With liability resolved, a significant interim payment was obtained to enable GXG to move to rental accommodation and, crucially, live with his partner and their young son for the first time. Therapies were also implemented, including music therapy, which was particularly beneficial. This allowed GXG to express himself in ways that were not otherwise possible; GXG would lip sync along to his favourite songs from his past. He also demonstrated enjoyment and physical benefits from regular hydrotherapy sessions. This was a rare case where our experts were unanimous that he should have access to a home hydrotherapy pool in view of his pre-injury passion for swimming. Crucially, it was one of the few activities he could now enjoy and also share with his son.

Valuing the claim was complex, involving 10 quantum experts. One aspect that required more specialist input was the litigation friend’s evidence of their desire as a couple to have further children. In light of GXG lacking capacity, specialist advice was sought on the Mental Capacity Act and its restrictions on IVF in such circumstances. Other options to extend their family were considered, such as adoption and sperm donation.

The claim continued against the first defendant. It settled at a joint settlement meeting for a lump sum of £3.8m and periodical payments of £287,500 per annum in relation to care and £15,500 per annum in relation to case management. If GXG lives to his full life expectancy, the global settlement achieved from both defendants will equate to just under £8m.

This multi-million-pound settlement will enable GXG and his partner to purchase and adapt a home, which will allow GXG to continue living with his young son. It will also provide him with access to the necessary support, around the clock care, therapies and equipment he requires.


Declaration of Parentage

During one of our team’s early meetings with GXG’s partner (acting in her capacity as his litigation friend in the clinical negligence claim), she raised her heartbreak and disbelief that her young son’s birth certificate could not contain GXG’s details as his father, as he was unable to confirm this a result of his brain injury.

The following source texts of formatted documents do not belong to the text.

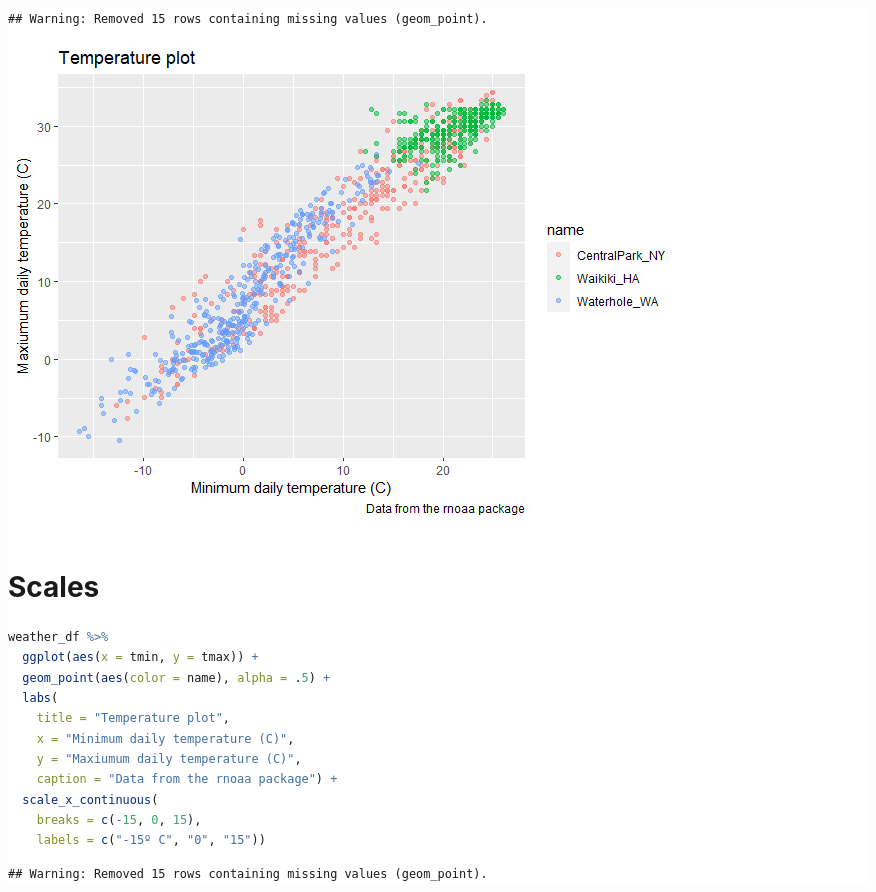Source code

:     ## Warning: Removed 15 rows containing missing values (geom_point).

![](visualization_ii_files/figure-gfm/unnamed-chunk-3-1.png)

# Scales

``` r
weather_df %>% 
  ggplot(aes(x = tmin, y = tmax)) + 
  geom_point(aes(color = name), alpha = .5) + 
  labs(
    title = "Temperature plot",
    x = "Minimum daily temperature (C)",
    y = "Maxiumum daily temperature (C)",
    caption = "Data from the rnoaa package") + 
  scale_x_continuous(
    breaks = c(-15, 0, 15), 
    labels = c("-15º C", "0", "15"))
```

    ## Warning: Removed 15 rows containing missing values (geom_point).
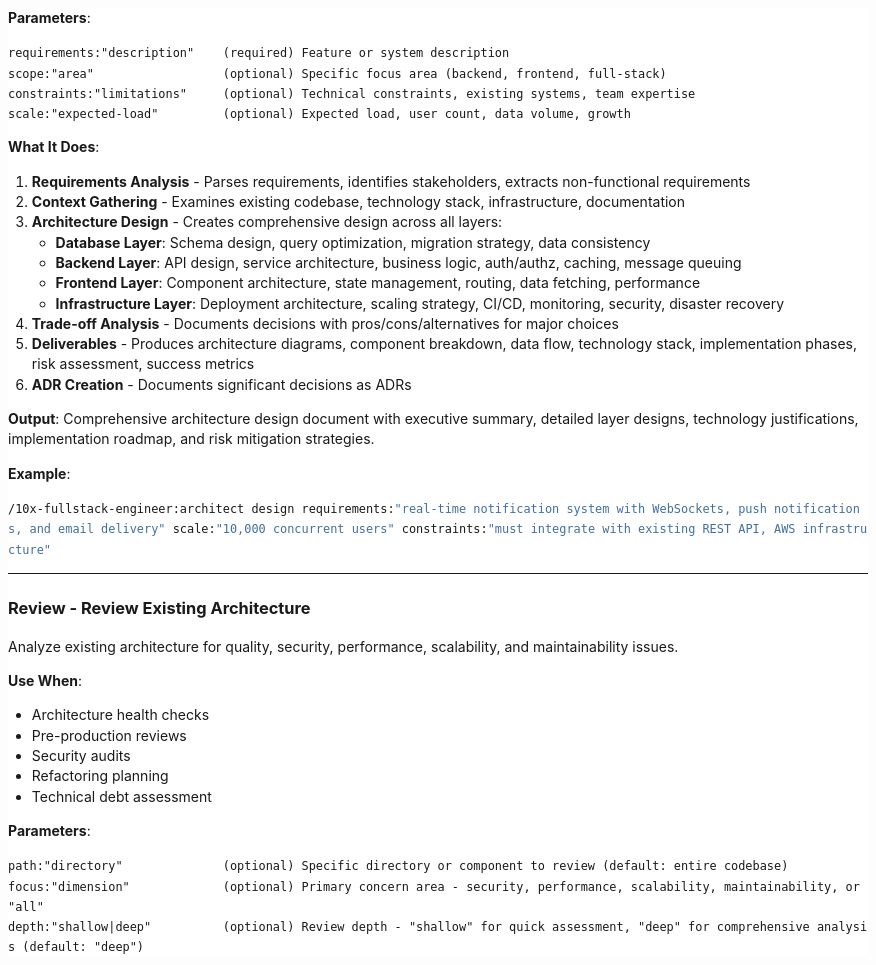 **Parameters**:
```
requirements:"description"    (required) Feature or system description
scope:"area"                  (optional) Specific focus area (backend, frontend, full-stack)
constraints:"limitations"     (optional) Technical constraints, existing systems, team expertise
scale:"expected-load"         (optional) Expected load, user count, data volume, growth
```

**What It Does**:

1. **Requirements Analysis** - Parses requirements, identifies stakeholders, extracts non-functional requirements
2. **Context Gathering** - Examines existing codebase, technology stack, infrastructure, documentation
3. **Architecture Design** - Creates comprehensive design across all layers:
   - **Database Layer**: Schema design, query optimization, migration strategy, data consistency
   - **Backend Layer**: API design, service architecture, business logic, auth/authz, caching, message queuing
   - **Frontend Layer**: Component architecture, state management, routing, data fetching, performance
   - **Infrastructure Layer**: Deployment architecture, scaling strategy, CI/CD, monitoring, security, disaster recovery
4. **Trade-off Analysis** - Documents decisions with pros/cons/alternatives for major choices
5. **Deliverables** - Produces architecture diagrams, component breakdown, data flow, technology stack, implementation phases, risk assessment, success metrics
6. **ADR Creation** - Documents significant decisions as ADRs

**Output**: Comprehensive architecture design document with executive summary, detailed layer designs, technology justifications, implementation roadmap, and risk mitigation strategies.

**Example**:
```bash
/10x-fullstack-engineer:architect design requirements:"real-time notification system with WebSockets, push notifications, and email delivery" scale:"10,000 concurrent users" constraints:"must integrate with existing REST API, AWS infrastructure"
```

---

### Review - Review Existing Architecture

Analyze existing architecture for quality, security, performance, scalability, and maintainability issues.

**Use When**:
- Architecture health checks
- Pre-production reviews
- Security audits
- Refactoring planning
- Technical debt assessment

**Parameters**:
```
path:"directory"              (optional) Specific directory or component to review (default: entire codebase)
focus:"dimension"             (optional) Primary concern area - security, performance, scalability, maintainability, or "all"
depth:"shallow|deep"          (optional) Review depth - "shallow" for quick assessment, "deep" for comprehensive analysis (default: "deep")
```
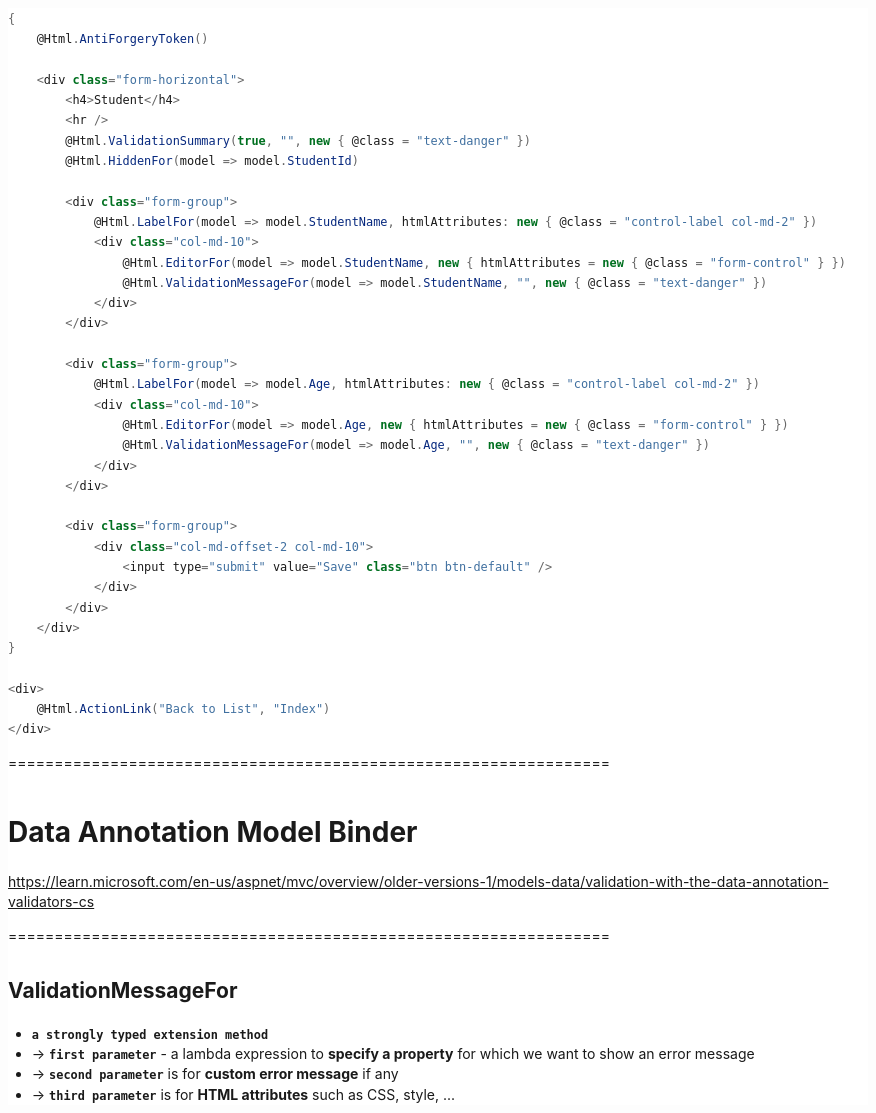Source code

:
 ```cs - Edit.cshtml
{
    @Html.AntiForgeryToken()
    
    <div class="form-horizontal">
        <h4>Student</h4>
        <hr />
        @Html.ValidationSummary(true, "", new { @class = "text-danger" })
        @Html.HiddenFor(model => model.StudentId)

        <div class="form-group">
            @Html.LabelFor(model => model.StudentName, htmlAttributes: new { @class = "control-label col-md-2" })
            <div class="col-md-10">
                @Html.EditorFor(model => model.StudentName, new { htmlAttributes = new { @class = "form-control" } })
                @Html.ValidationMessageFor(model => model.StudentName, "", new { @class = "text-danger" })
            </div>
        </div>

        <div class="form-group">
            @Html.LabelFor(model => model.Age, htmlAttributes: new { @class = "control-label col-md-2" })
            <div class="col-md-10">
                @Html.EditorFor(model => model.Age, new { htmlAttributes = new { @class = "form-control" } })
                @Html.ValidationMessageFor(model => model.Age, "", new { @class = "text-danger" })
            </div>
        </div>

        <div class="form-group">
            <div class="col-md-offset-2 col-md-10">
                <input type="submit" value="Save" class="btn btn-default" />
            </div>
        </div>
    </div>
}

<div>
    @Html.ActionLink("Back to List", "Index")
</div>
```

=================================================================
# Data Annotation Model Binder
https://learn.microsoft.com/en-us/aspnet/mvc/overview/older-versions-1/models-data/validation-with-the-data-annotation-validators-cs

=================================================================
## ValidationMessageFor
* **`a strongly typed extension method`** 
* -> **`first parameter`** - a lambda expression to **specify a property** for which we want to show an error message
* -> **`second parameter`** is for **custom error message** if any
* -> **`third parameter`** is for **HTML attributes** such as CSS, style, ...
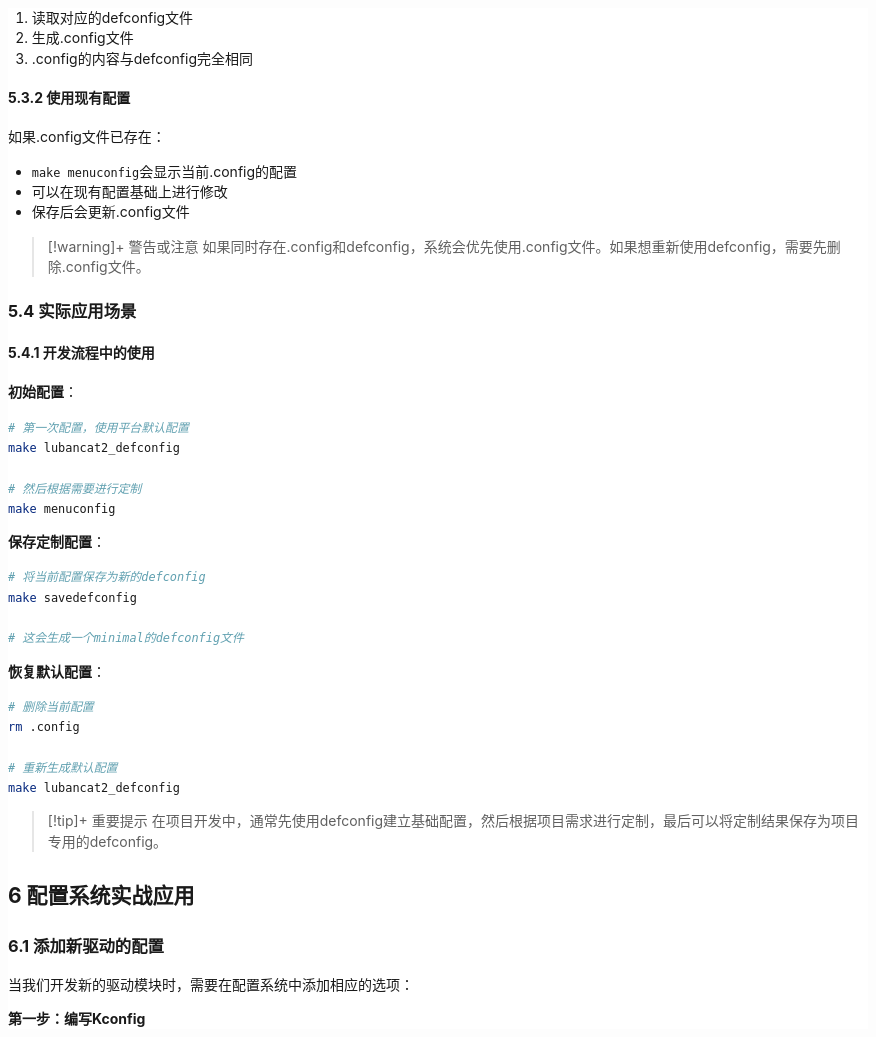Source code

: 1. 读取对应的defconfig文件
2. 生成.config文件
3. .config的内容与defconfig完全相同

#### 5.3.2 使用现有配置

如果.config文件已存在：

- `make menuconfig`会显示当前.config的配置
- 可以在现有配置基础上进行修改
- 保存后会更新.config文件

> [!warning]+ 警告或注意 如果同时存在.config和defconfig，系统会优先使用.config文件。如果想重新使用defconfig，需要先删除.config文件。

### 5.4 实际应用场景

#### 5.4.1 开发流程中的使用

**初始配置**：

```bash
# 第一次配置，使用平台默认配置
make lubancat2_defconfig

# 然后根据需要进行定制
make menuconfig
```

**保存定制配置**：

```bash
# 将当前配置保存为新的defconfig
make savedefconfig

# 这会生成一个minimal的defconfig文件
```

**恢复默认配置**：

```bash
# 删除当前配置
rm .config

# 重新生成默认配置
make lubancat2_defconfig
```

> [!tip]+ 重要提示 在项目开发中，通常先使用defconfig建立基础配置，然后根据项目需求进行定制，最后可以将定制结果保存为项目专用的defconfig。

## 6 配置系统实战应用

### 6.1 添加新驱动的配置

当我们开发新的驱动模块时，需要在配置系统中添加相应的选项：

**第一步：编写Kconfig**
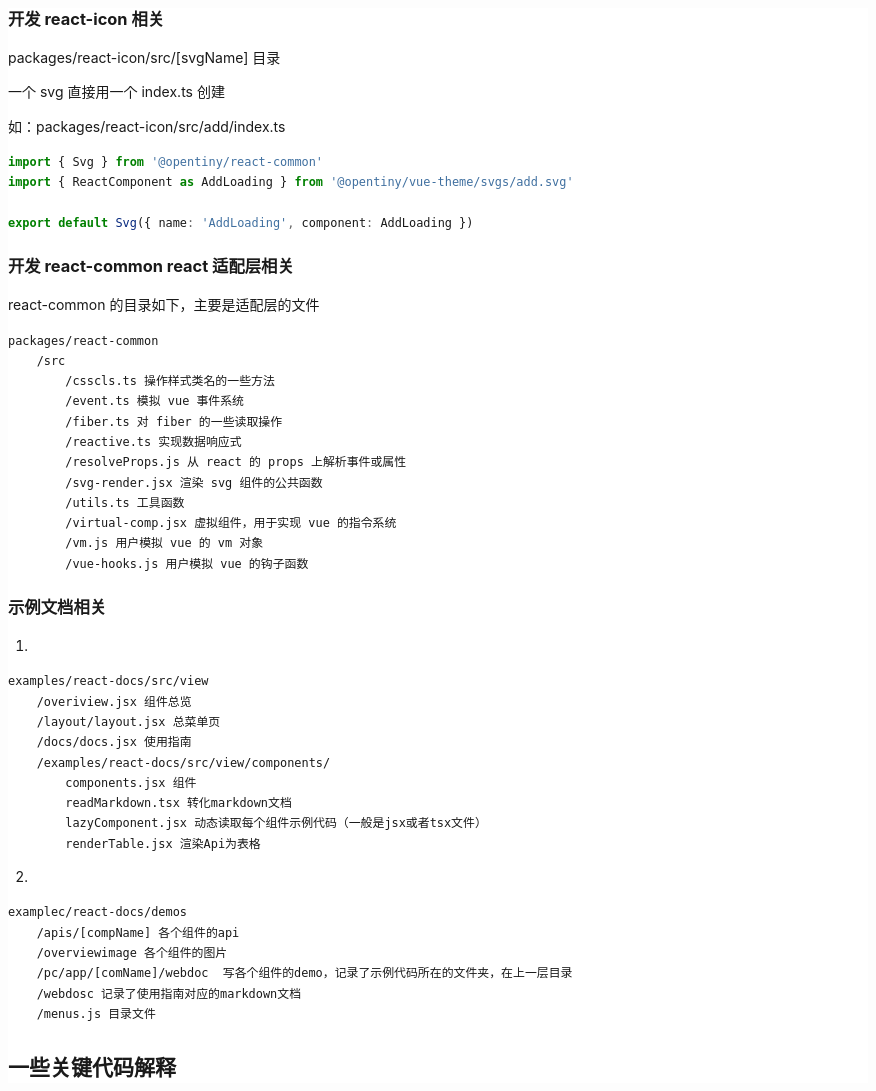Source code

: ### 开发 react-icon 相关

packages/react-icon/src/[svgName] 目录

一个 svg 直接用一个 index.ts 创建

如：packages/react-icon/src/add/index.ts

```ts
import { Svg } from '@opentiny/react-common'
import { ReactComponent as AddLoading } from '@opentiny/vue-theme/svgs/add.svg'

export default Svg({ name: 'AddLoading', component: AddLoading })
```

### 开发 react-common react 适配层相关

react-common 的目录如下，主要是适配层的文件

```b
packages/react-common
    /src
        /csscls.ts 操作样式类名的一些方法
        /event.ts 模拟 vue 事件系统
        /fiber.ts 对 fiber 的一些读取操作
        /reactive.ts 实现数据响应式
        /resolveProps.js 从 react 的 props 上解析事件或属性
        /svg-render.jsx 渲染 svg 组件的公共函数
        /utils.ts 工具函数
        /virtual-comp.jsx 虚拟组件，用于实现 vue 的指令系统
        /vm.js 用户模拟 vue 的 vm 对象
        /vue-hooks.js 用户模拟 vue 的钩子函数
```

### 示例文档相关
1.   
```b
examples/react-docs/src/view
    /overiview.jsx 组件总览
    /layout/layout.jsx 总菜单页
    /docs/docs.jsx 使用指南
    /examples/react-docs/src/view/components/
        components.jsx 组件
        readMarkdown.tsx 转化markdown文档
        lazyComponent.jsx 动态读取每个组件示例代码（一般是jsx或者tsx文件）
        renderTable.jsx 渲染Api为表格
```
2. 
```b
examplec/react-docs/demos
    /apis/[compName] 各个组件的api
    /overviewimage 各个组件的图片
    /pc/app/[comName]/webdoc  写各个组件的demo，记录了示例代码所在的文件夹，在上一层目录
    /webdosc 记录了使用指南对应的markdown文档
    /menus.js 目录文件
```
## 一些关键代码解释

If GXG and his partner were married, GXG’s details could have been included on the birth certificate without his attendance to register the birth. As they were unmarried, and as GXG lacked capacity to sign any documentation to confirm he was the child’s father, the only option available was to seek a Declaration of Parentage from the court. The application was made by GXG’s partner, with his brother acting as litigation friend, and was heard by Mr Justice Moor.

The judge commented that GXG’s partner was “clearly devoted” and that GXG’s relationship with the child was something “which they both benefit from enormously”. He was satisfied with the evidence provided and made the declaration sought, meaning that a further birth certificate was issued including GXG as the child’s father. GXG’s partner was delighted to finally be in receipt of a birth certificate acknowledging them as a family unit.


Client testimonial

GXG’s litigation friend KZL said: “Alison, we have been blessed to have you by our sides in so many ways, you mean so much to us all, and we are eternally grateful to you and glad it was a case that means many things to you likewise. Please do thank Nathan for all he has done and his pursuit for GXG to help him live his best life. Please also pass our love and thanks to everyone else who has touched GXG’s case and our lives subsequently.”